(Scene geometry reasoning data)
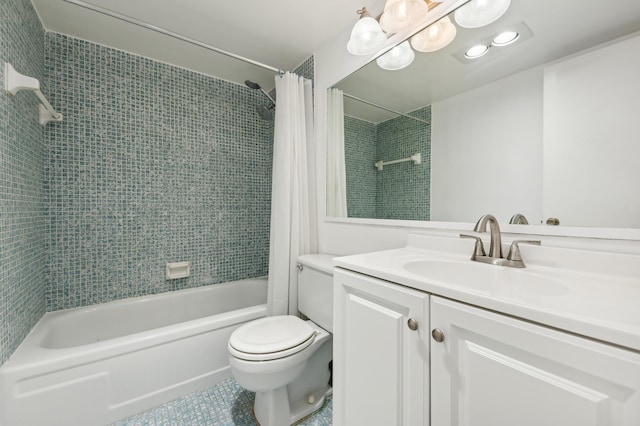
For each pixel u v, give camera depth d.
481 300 0.53
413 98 1.24
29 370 1.01
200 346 1.42
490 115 0.98
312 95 1.80
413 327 0.64
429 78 1.17
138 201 1.79
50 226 1.52
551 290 0.68
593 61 0.75
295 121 1.69
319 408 1.29
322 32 1.61
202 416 1.24
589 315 0.43
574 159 0.78
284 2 1.37
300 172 1.71
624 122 0.70
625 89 0.70
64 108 1.55
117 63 1.71
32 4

:: What is expected ::
Could every entry above be printed again exactly, images excluded?

:: Answer to this problem ::
For each pixel u v, give camera depth d.
481 300 0.53
413 98 1.24
29 370 1.01
200 346 1.42
490 115 0.98
312 95 1.80
413 327 0.64
429 78 1.17
138 201 1.79
50 226 1.52
551 290 0.68
593 61 0.75
295 121 1.69
319 408 1.29
322 32 1.61
202 416 1.24
589 315 0.43
574 159 0.78
284 2 1.37
300 172 1.71
624 122 0.70
625 89 0.70
64 108 1.55
117 63 1.71
32 4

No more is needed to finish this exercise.